Título: A crise e as previsões
Autor: Netto , Antonio Delfim
Fonte: Valor Econômico, 13/01/2009, Brasil, p. A2

O mundo está vivendo uma crise econômica com características especiais. No passado as "recessões", isto é, a redução do ritmo de crescimento da atividade econômica real foram, geralmente, produzidas por manobras deliberadas da política monetária para reduzir a velocidade de fornecimento do oxigênio (a expansão do crédito) que alimentava a atividade. Nas economias relativamente fechadas isso ocorre quando aumenta a taxa de inflação. Nas completamente abertas, quando amplia-se o déficit em conta corrente que acumula dívida externa insustentável. A manobra consiste em controlar o volume de crédito (com um aumento da taxa de juros) de forma a desestimular o aumento do consumo e do investimento e reduzir a demanda global (a do setor privado mais a do governo) ao nível da capacidade produtiva ou do crédito externo disponível. O sucesso da operação, ou seja a velocidade com que ela produz o equilíbrio entre a oferta e a procura globais reduzindo a taxa de inflação (e/ou o déficit em conta corrente) para o nível desejado, depende do conhecimento de como funciona o sistema econômico e da credibilidade da autoridade monetária. Trata-se, em geral, de uma operação extremamente delicada e socialmente custosa. Ela combina 1/5 de "ciência monetária" e 4/5 da "arte" de manipular as expectativas. É por isso que um Banco Central ágil, autônomo e crível é fundamental. Qualquer exagero pode desencadear uma crise que cobrará um alto preço em termos do PIB.

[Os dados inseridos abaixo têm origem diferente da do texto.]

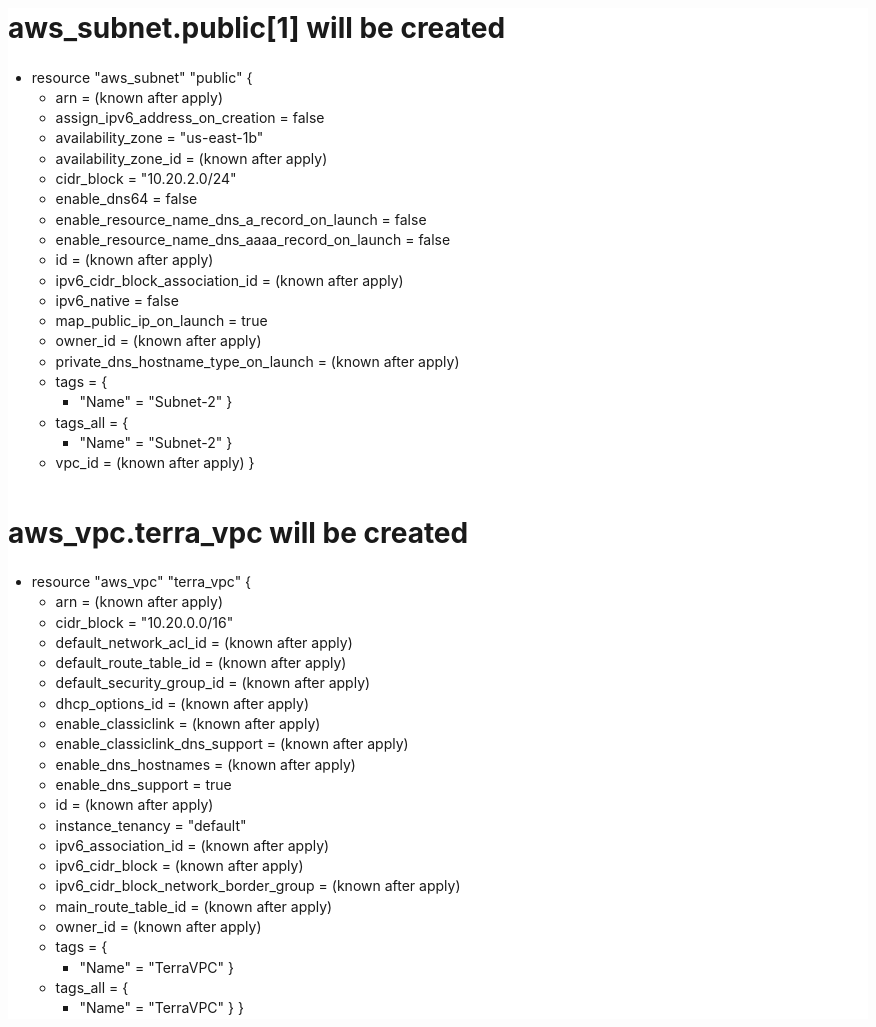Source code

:   # aws_subnet.public[1] will be created
  + resource "aws_subnet" "public" {
      + arn                                            = (known after apply)
      + assign_ipv6_address_on_creation                = false
      + availability_zone                              = "us-east-1b"
      + availability_zone_id                           = (known after apply)
      + cidr_block                                     = "10.20.2.0/24"
      + enable_dns64                                   = false
      + enable_resource_name_dns_a_record_on_launch    = false
      + enable_resource_name_dns_aaaa_record_on_launch = false
      + id                                             = (known after apply)
      + ipv6_cidr_block_association_id                 = (known after apply)
      + ipv6_native                                    = false
      + map_public_ip_on_launch                        = true
      + owner_id                                       = (known after apply)
      + private_dns_hostname_type_on_launch            = (known after apply)
      + tags                                           = {
          + "Name" = "Subnet-2"
        }
      + tags_all                                       = {
          + "Name" = "Subnet-2"
        }
      + vpc_id                                         = (known after apply)
    }

  # aws_vpc.terra_vpc will be created
  + resource "aws_vpc" "terra_vpc" {
      + arn                                  = (known after apply)
      + cidr_block                           = "10.20.0.0/16"
      + default_network_acl_id               = (known after apply)
      + default_route_table_id               = (known after apply)
      + default_security_group_id            = (known after apply)
      + dhcp_options_id                      = (known after apply)
      + enable_classiclink                   = (known after apply)
      + enable_classiclink_dns_support       = (known after apply)
      + enable_dns_hostnames                 = (known after apply)
      + enable_dns_support                   = true
      + id                                   = (known after apply)
      + instance_tenancy                     = "default"
      + ipv6_association_id                  = (known after apply)
      + ipv6_cidr_block                      = (known after apply)
      + ipv6_cidr_block_network_border_group = (known after apply)
      + main_route_table_id                  = (known after apply)
      + owner_id                             = (known after apply)
      + tags                                 = {
          + "Name" = "TerraVPC"
        }
      + tags_all                             = {
          + "Name" = "TerraVPC"
        }
    }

Nas recessões "corretivas" que conhecemos, a constrição de crédito (o famoso "credit crunch") é feita através do sistema financeiro que está a serviço da economia real. Ele deve ser: 1º ) um órgão auxiliar cumprindo o papel de lubrificante que facilita o melhor uso produtivo dos recursos disponíveis; e 2º ) subordinado a princípios de avaliação de crédito e alavancagem controlados pela autoridade monetária. A que estamos vivendo tem outra natureza. É resultado: 1º ) dos erros da política econômica que tentou corrigir a recessão de 2001 (política monetária laxista dos Bancos Centrais e política fiscal que estimulou o endividamento imobiliário descuidado); 2º ) do comportamento ousado do sistema financeiro que sob o nariz dos supostos controladores (os Bancos Centrais, as agências de risco e os auditores independentes) criou inovações sem controle (algumas boas e muitas incompreensíveis); e 3) da suposta pretensão dos "econofísicos" (da Economia Financeira) que haviam descoberto como precificar qualquer risco. Em uma palavra, ela é resultado da "autonomização" do sistema financeiro que se transformou no fim de si mesmo para obter lucros com "derivativos impalpáveis" que substituíram - enquanto durou a insensatez - os suados lucros produzidos pelo trabalho na economia real.

Nesta recessão não houve uma constrição do crédito produzida por uma manobra corretiva dos Bancos Centrais. Ele sofreu uma morte "súbita", gerada pela quebra de confiança entre todos os agentes (consumidores, produtores, investidores e instituições financeiras) que interrompeu o circuito econômico. Uma política monetária que forneça liquidez e uma política fiscal que difira o pagamento dos impostos e mantenha os investimentos do governo são condições necessárias, mas não suficientes para ressuscitá-lo. É preciso recriar a confiança, isto é, influir nas expectativas dos agentes para que eles usem a liquidez que lhes está sendo fornecida. É por isso que as "previsões" dos supostos portadores do futuro (os informantes do Boletim Focus, por exemplo) têm importância para o bem e para o mal. No dia 2 de janeiro de 2009 vemos as "previsões" para 2009: 1) crescimento do PIB, 2,4%; e 2) déficit em conta corrente, US$ 25 bilhões. Aceitemos que "prever é preciso". Todos temos de fazer "previsões". Não esqueçamos, entretanto, o fato desagradável que elas são para um "futuro", incerto e opaco, e não podem adivinhar como a política econômica reagirá diante dos acidentes do trajeto.

Afinal, que "precisão" tem tais números? Olhemos os últimos oito anos recolhendo as "previsões" do primeiro Boletim Focus de cada ano e comparando-as com o que aconteceu:

Nada brilhante! Levemos pois as "previsões" para 2009 com uma pitada de desconfiança. Afinal, Cícero nos ensinou que "toda adivinhação é feita de um pouquinho de erro e de superstição e muita enganação..."

Antonio Delfim Netto é professor emérito da FEA-USP, ex-ministro da Fazenda, Agricultura e Planejamento. Escreve às terças-feiras.